This repository contains a machine learning pipeline developed for a Datathon project. It analyzes YouTube comments stored in CSV datasets (not connected to the YouTube API). The goal is to turn raw, noisy comments into business insights that beauty brands can use to understand engagement, sentiment, and trends.
Data Preprocessing – Cleans text, removes duplicates, and filters out emojis and links.
Spam Detection – Logistic Regression + rule-based filtering to remove irrelevant comments. Train on UCI Youtube Comments Dataset
Categorization – Rule-based tagging into skincare, makeup, fragrance, or other.
Multi-class Classification – Fine-tuned DistilBERT model for deeper topic recognition.
Sentiment Analysis – Uses RoBERTa (English) and XLM-RoBERTa (multilingual) for emotion detection.
Comments and video metadata were provided by the Datathon organizers in CSV format.

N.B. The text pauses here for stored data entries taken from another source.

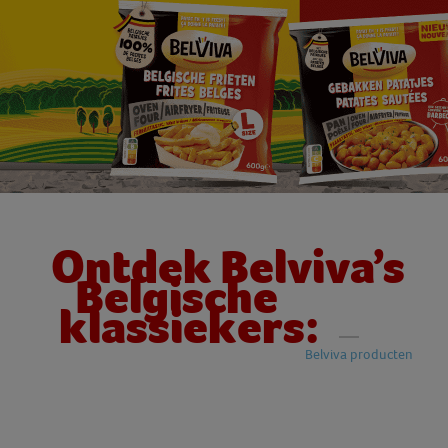
Ontdek Belviva’s
Belgische
klassiekers:
Belviva producten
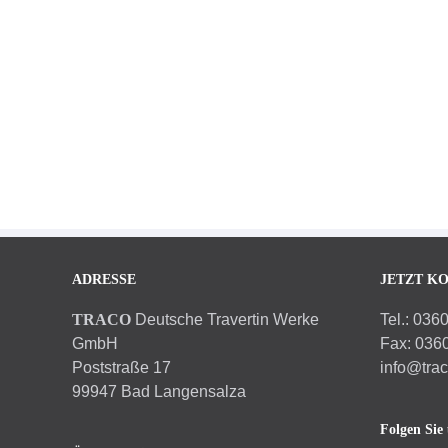
ADRESSE
JETZT K
TRACO
Deutsche Travertin Werke
Tel.: 036
GmbH
Fax: 036
Poststraße 17
info@tra
99947 Bad Langensalza
Folgen Sie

No live scraping or YouTube API integration.
Expand to competitor benchmarking across multiple brand channels.
Use trend prediction to detect rising product interests (e.g., SPF skincare, hyaluronic acid serums).
Connect with brand databases and dashboards for real-time insights.
Python, Pandas, Scikit-learn, Transformers (HuggingFace), Streamlit
Models: Logistic Regression, DistilBERT, RoBERTa, XLM-R